Most famous for the enormous chef’s head sitting atop the Niimi building, Kappabashi Market is the restaurant and kitchen supply district in Tokyo. The only window I had to stop at Kappabashi was fairly late in the day which meant that all of the stores were closing just as we began strolling past. We saw many shops selling specialty kitchen and restaurant items ranging from tables and chairs to uniforms, custom knives, and every kind of bowl and spoon or other eating implement that you can imagine. It didn’t take long for us to come across the section of shops that sell what usually catches people’s attention at Kappabasi: plastic food models that Japanese restaurants are famous for.
I considered picking something up as a souvenir, but given that these were very high quality models the prices were not cheap. $50 for a delicious looking plastic fish makes sense when you are drawing patrons into your restaurants. Unfortunately $50 is also a little pricey for something that Mrs A|T probably won’t let me display in our living room.

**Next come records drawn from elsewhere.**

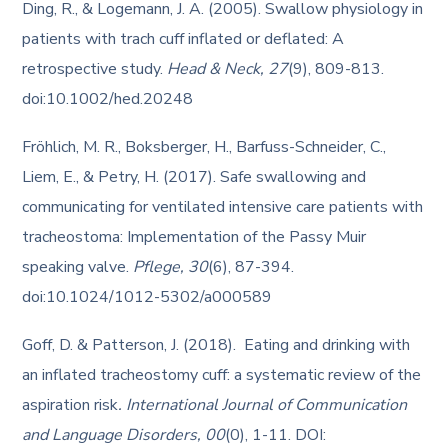
Ding, R., & Logemann, J. A. (2005). Swallow physiology in
patients with trach cuff inflated or deflated: A
retrospective study.
Head & Neck, 27
(9), 809-813.
doi:10.1002/hed.20248
Fröhlich, M. R., Boksberger, H., Barfuss-Schneider, C.,
Liem, E., & Petry, H. (2017). Safe swallowing and
communicating for ventilated intensive care patients with
tracheostoma: Implementation of the Passy Muir
speaking valve.
Pflege, 30
(6), 87-394.
doi:10.1024/1012-5302/a000589
Goff, D. & Patterson, J. (2018). Eating and drinking with
an inflated tracheostomy cuff: a systematic review of the
aspiration risk
. International Journal of Communication
and Language Disorders, 00
(0), 1-11. DOI: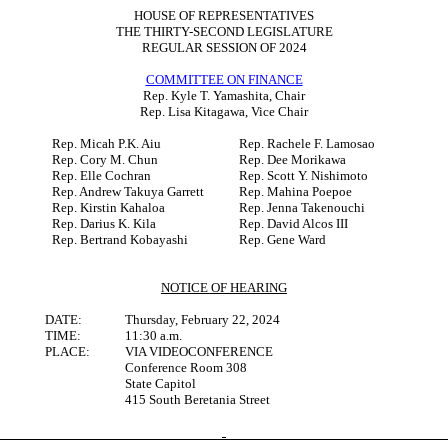
HOUSE OF REPRESENTATIVES
THE THIRTY-SECOND LEGISLATURE
REGULAR SESSION OF 2024
COMMITTEE ON FINANCE
Rep. Kyle T. Yamashita, Chair
Rep. Lisa Kitagawa, Vice Chair
Rep. Micah P.K. Aiu
Rep. Rachele F. Lamosao
Rep. Cory M. Chun
Rep. Dee Morikawa
Rep. Elle Cochran
Rep. Scott Y. Nishimoto
Rep. Andrew Takuya Garrett
Rep. Mahina Poepoe
Rep. Kirstin Kahaloa
Rep. Jenna Takenouchi
Rep. Darius K. Kila
Rep. David Alcos III
Rep. Bertrand Kobayashi
Rep. Gene Ward
NOTICE OF HEARING
DATE:
Thursday, February 22, 2024
TIME:
11:30 a.m.
PLACE:
VIA VIDEOCONFERENCE
Conference Room 308
State Capitol
415 South Beretania Street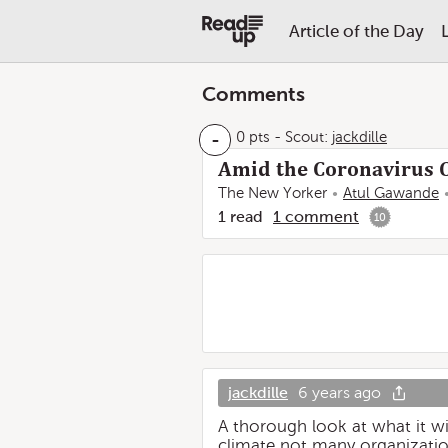
Article of the Day
Comments
-
0 pts
-
Scout:
jackdille
Amid the Coronavirus C
The New Yorker
Atul Gawande
1
read
1
comment
10
jackdille
6 years ago
A thorough look at what it wi
climate not many organization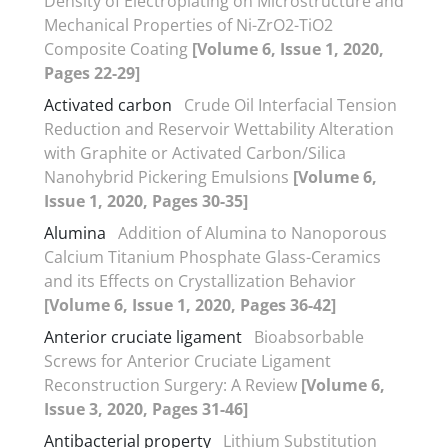
Density of Electroplating on Microstructure and
Mechanical Properties of Ni-ZrO2-TiO2
Composite Coating
[Volume 6, Issue 1, 2020,
Pages 22-29]
Activated carbon
Crude Oil Interfacial Tension
Reduction and Reservoir Wettability Alteration
with Graphite or Activated Carbon/Silica
Nanohybrid Pickering Emulsions
[Volume 6,
Issue 1, 2020, Pages 30-35]
Alumina
Addition of Alumina to Nanoporous
Calcium Titanium Phosphate Glass-Ceramics
and its Effects on Crystallization Behavior
[Volume 6, Issue 1, 2020, Pages 36-42]
Anterior cruciate ligament
Bioabsorbable
Screws for Anterior Cruciate Ligament
Reconstruction Surgery: A Review
[Volume 6,
Issue 3, 2020, Pages 31-46]
Antibacterial property
Lithium Substitution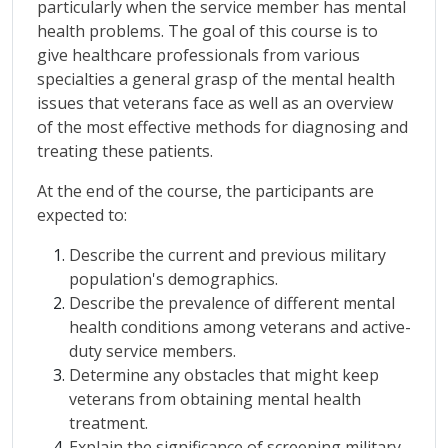
particularly when the service member has mental
health problems. The goal of this course is to
give healthcare professionals from various
specialties a general grasp of the mental health
issues that veterans face as well as an overview
of the most effective methods for diagnosing and
treating these patients.
At the end of the course, the participants are
expected to:
Describe the current and previous military
population's demographics.
Describe the prevalence of different mental
health conditions among veterans and active-
duty service members.
Determine any obstacles that might keep
veterans from obtaining mental health
treatment.
Explain the significance of screening military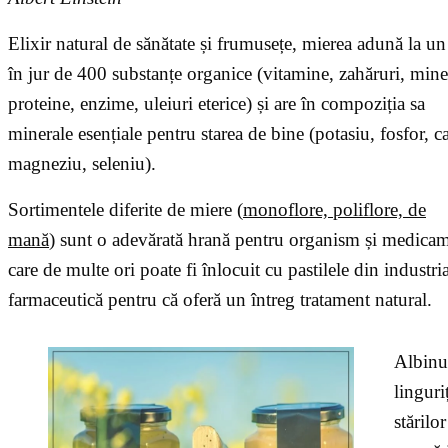
Elixir natural de sănătate și frumusețe, mierea adună la un
în jur de 400 substanțe organice (vitamine, zahăruri, mine
proteine, enzime, uleiuri eterice) și are în compoziția sa
minerale esențiale pentru starea de bine (potasiu, fosfor, ca
magneziu, seleniu).
Sortimentele diferite de miere (
monoflore, poliflore, de
mană
) sunt o adevărată hrană pentru organism și medica
care de multe ori poate fi înlocuit cu pastilele din industri
farmaceutică pentru că oferă un întreg tratament natural.
Albinut
linguri
stărilo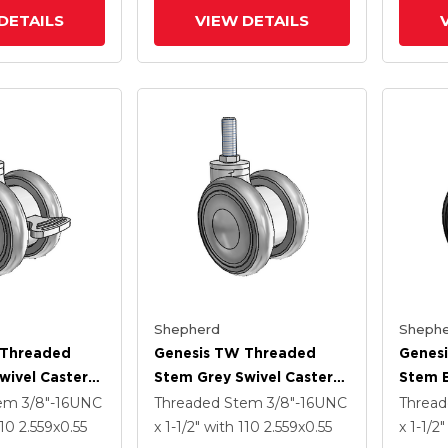
DETAILS
VIEW DETAILS
Shepherd
Shephe
 Threaded
Genesis TW Threaded
Genes
wivel Caster
Stem Grey Swivel Caster
Stem B
 .55
With 2.559 X .55
With 2
tem
3/8"-16UNC
Threaded Stem
3/8"-16UNC
Threa
heel And
MonoTech Wheel
MonoT
110
2.559
x0.55
x 1-1/2"
with 110
2.559
x0.55
x 1-1/2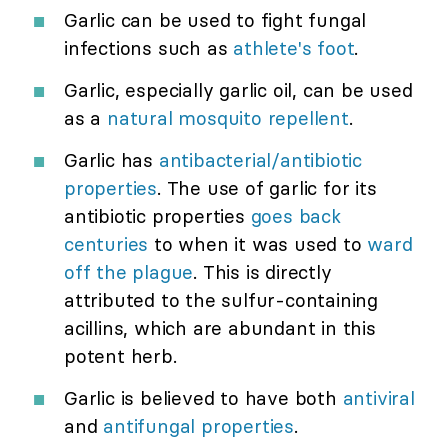
Garlic can be used to fight fungal
infections such as
athlete's foot
.
Garlic, especially garlic oil, can be used
as a
natural mosquito repellent
.
Garlic has
antibacterial/antibiotic
properties
. The use of garlic for its
antibiotic properties
goes back
centuries
to when it was used to
ward
off the plague
. This is directly
attributed to the sulfur-containing
acillins, which are abundant in this
potent herb.
Garlic is believed to have both
antiviral
and
antifungal properties
.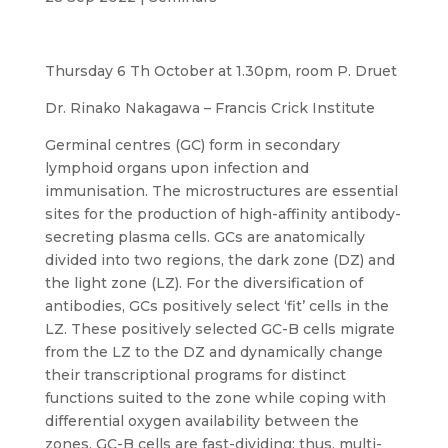
Thursday 6 Th October at 1.30pm, room P. Druet
Dr. Rinako Nakagawa – Francis Crick Institute
Germinal centres (GC) form in secondary
lymphoid organs upon infection and
immunisation. The microstructures are essential
sites for the production of high-affinity antibody-
secreting plasma cells. GCs are anatomically
divided into two regions, the dark zone (DZ) and
the light zone (LZ). For the diversification of
antibodies, GCs positively select ‘fit’ cells in the
LZ. These positively selected GC-B cells migrate
from the LZ to the DZ and dynamically change
their transcriptional programs for distinct
functions suited to the zone while coping with
differential oxygen availability between the
zones. GC-B cells are fast-dividing; thus, multi-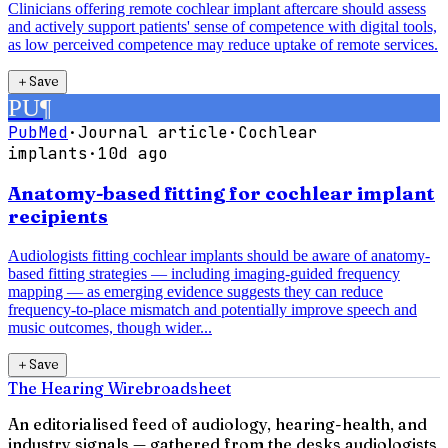
Clinicians offering remote cochlear implant aftercare should assess
and actively support patients' sense of competence with digital tools,
as low perceived competence may reduce uptake of remote services.
＋
Save
PU
¶
PubMed
·
Journal article
·
Cochlear
implants
·
10d ago
Anatomy-based fitting for cochlear implant
recipients
Audiologists fitting cochlear implants should be aware of anatomy-
based fitting strategies — including imaging-guided frequency
mapping — as emerging evidence suggests they can reduce
frequency-to-place mismatch and potentially improve speech and
music outcomes, though wider...
＋
Save
The Hearing Wire
broadsheet
An editorialised feed of audiology, hearing-health, and
industry signals — gathered from the desks audiologists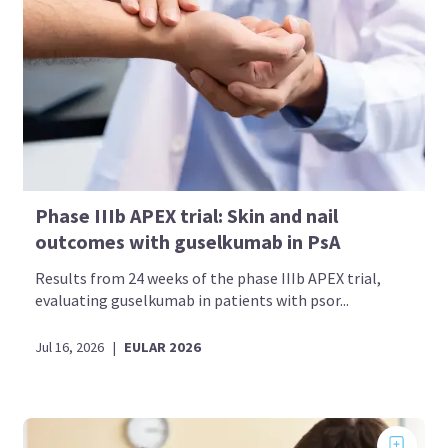
Phase IIIb APEX trial: Skin and nail
outcomes with guselkumab in PsA
Results from 24 weeks of the phase IIIb APEX trial,
evaluating guselkumab in patients with psor...
Jul 16, 2026
|
EULAR 2026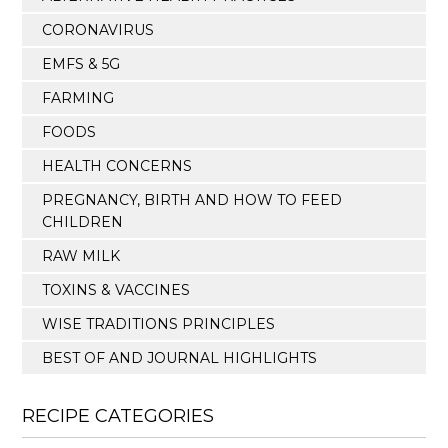
CORONAVIRUS
EMFS & 5G
FARMING
FOODS
HEALTH CONCERNS
PREGNANCY, BIRTH AND HOW TO FEED
CHILDREN
RAW MILK
TOXINS & VACCINES
WISE TRADITIONS PRINCIPLES
BEST OF AND JOURNAL HIGHLIGHTS
RECIPE CATEGORIES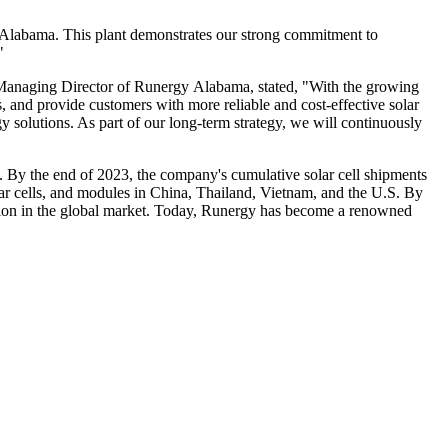
 Alabama. This plant demonstrates our strong commitment to
"
g, Managing Director of Runergy Alabama, stated, "With the growing
s, and provide customers with more reliable and cost-effective solar
y solutions. As part of our long-term strategy, we will continuously
s. By the end of 2023, the company's cumulative solar cell shipments
lar cells, and modules in China, Thailand, Vietnam, and the U.S. By
sition in the global market. Today, Runergy has become a renowned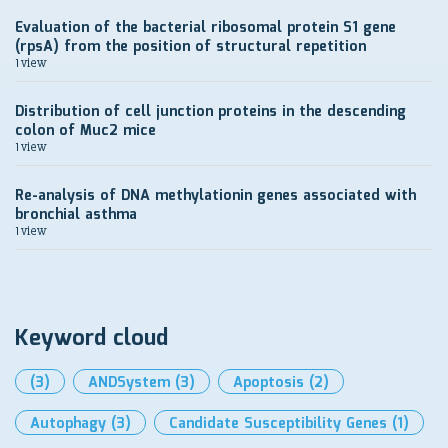
Evaluation of the bacterial ribosomal protein S1 gene
(rpsA) from the position of structural repetition
1 view
Distribution of cell junction proteins in the descending
colon of Muc2 mice
1 view
Re-analysis of DNA methylationin genes associated with
bronchial asthma
1 view
Keyword cloud
(3)
ANDSystem
(3)
Apoptosis
(2)
Autophagy
(3)
Candidate Susceptibility Genes
(1)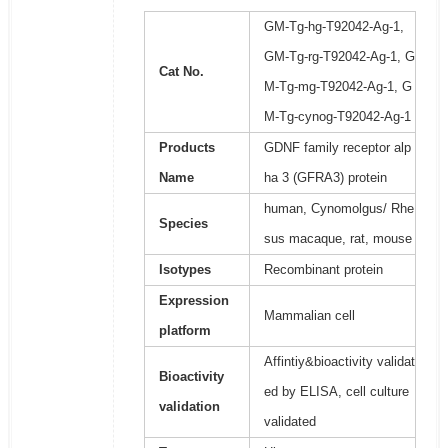
GM-Tg-hg-T92042-Ag-1,
GM-Tg-rg-T92042-Ag-1, G
Cat No.
M-Tg-mg-T92042-Ag-1, G
M-Tg-cynog-T92042-Ag-1
Products
GDNF family receptor alp
Name
ha 3 (GFRA3) protein
human, Cynomolgus/ Rhe
Species
sus macaque, rat, mouse
Isotypes
Recombinant protein
Expression
Mammalian cell
platform
Affintiy&bioactivity validat
Bioactivity
ed by ELISA, cell culture
validation
validated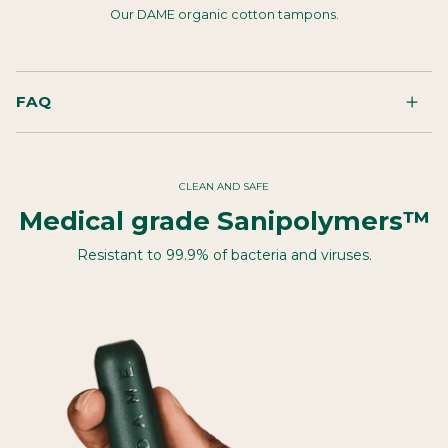
Our DAME organic cotton tampons.
FAQ
CLEAN AND SAFE
Medical grade Sanipolymers™
Resistant to 99.9% of bacteria and viruses.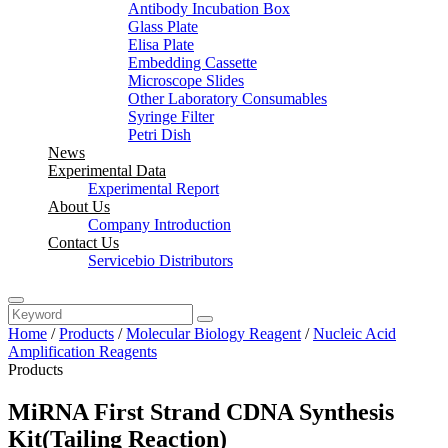
Antibody Incubation Box
Glass Plate
Elisa Plate
Embedding Cassette
Microscope Slides
Other Laboratory Consumables
Syringe Filter
Petri Dish
News
Experimental Data
Experimental Report
About Us
Company Introduction
Contact Us
Servicebio Distributors
Home
/
Products
/
Molecular Biology Reagent
/
Nucleic Acid
Amplification Reagents
Products
MiRNA First Strand CDNA Synthesis
Kit(Tailing Reaction)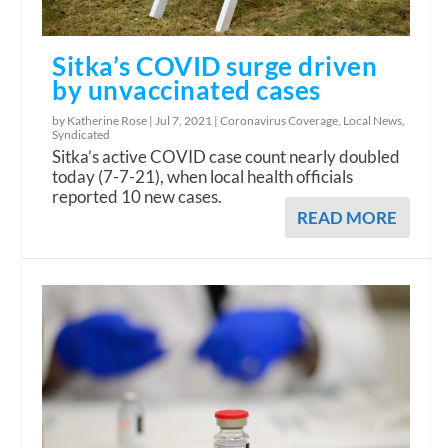
Sitka’s COVID surge driven
by unvaccinated cases
by Katherine Rose |
Jul 7, 2021
|
Coronavirus Coverage
,
Local News
,
Syndicated
Sitka’s active COVID case count nearly doubled
today (7-7-21), when local health officials
reported 10 new cases.
READ MORE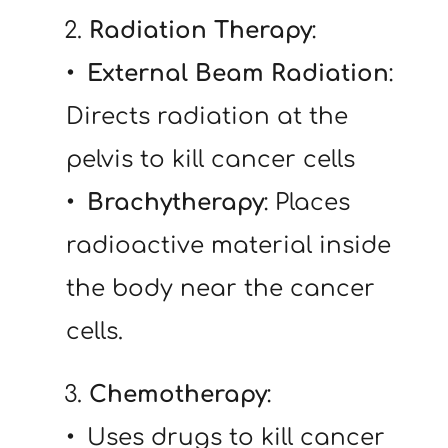
   2. 
Radiation Therapy
:
External Beam Radiation
: 
Directs radiation at the 
pelvis to kill cancer cells
 Brachytherapy
: Places 
radioactive material inside 
the body near the cancer 
cells.
   3. 
Chemotherapy
:
 Uses drugs to kill cancer 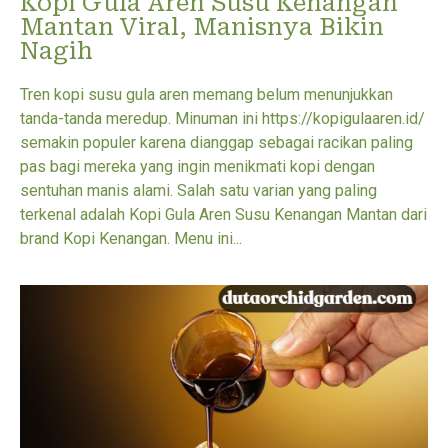
Kopi Gula Aren Susu Kenangan
Mantan Viral, Manisnya Bikin
Nagih
Tren kopi susu gula aren memang belum menunjukkan
tanda-tanda meredup. Minuman ini https://kopigulaaren.id/
semakin populer karena dianggap sebagai racikan paling
pas bagi mereka yang ingin menikmati kopi dengan
sentuhan manis alami. Salah satu varian yang paling
terkenal adalah Kopi Gula Aren Susu Kenangan Mantan dari
brand Kopi Kenangan. Menu ini...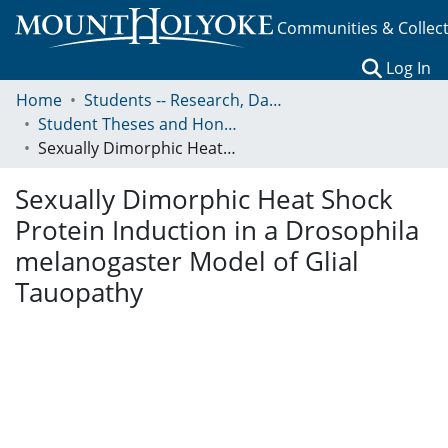
Communities & Collec
(c
Log In
Home
Students -- Research, Data, Projects, and Papers
Student Theses and Honors Collection
Sexually Dimorphic Heat Shock Protein Induction in a Drosophila melanogaster Model of Glial Tauopathy
Sexually Dimorphic Heat Shock
Protein Induction in a Drosophila
melanogaster Model of Glial
Tauopathy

I was almost convinced to pick up one of these thirst inducing fake beer cans. Something like this would look great on my desk at work but I also realized that it looks real enough to get me in trouble.
I did manage to find a kitchen and restaurant supply shop that was open a bit later than everyone else. I managed to pick up a teeny tiny mandolin that I might use for garlic if I ever need to slice up 20 or 30 cloves. The best stuff, however, was the industrial equipment which was far too large to bring home.
As we made our way back to the subway station we passed this nice couple selling charcoal grilled skewers. While the family stopped at a grocery store up the street I sampled a few items which were quickly devoured. I then pretty much ordered one more of everything, secretly hoping that my family would stay in the grocery store long enough for me to eat it all.
Next time I’m in Tokyo I’ll be sure to try getting there earlier in the day so that I can explore all of the little shops.
Directions to Kappabashi Market
The closest metro station is Tawaramachi on the Ginza Line. When you come out of the station head west on Asakusa-dori for 3 blocks and you’ll see the giant Niimi chef’s head. Turn tight and head North to check out all the stores. Shops are open from 9am to 5pm Monday to Friday. Most shops are closed on Sundays and public holidays.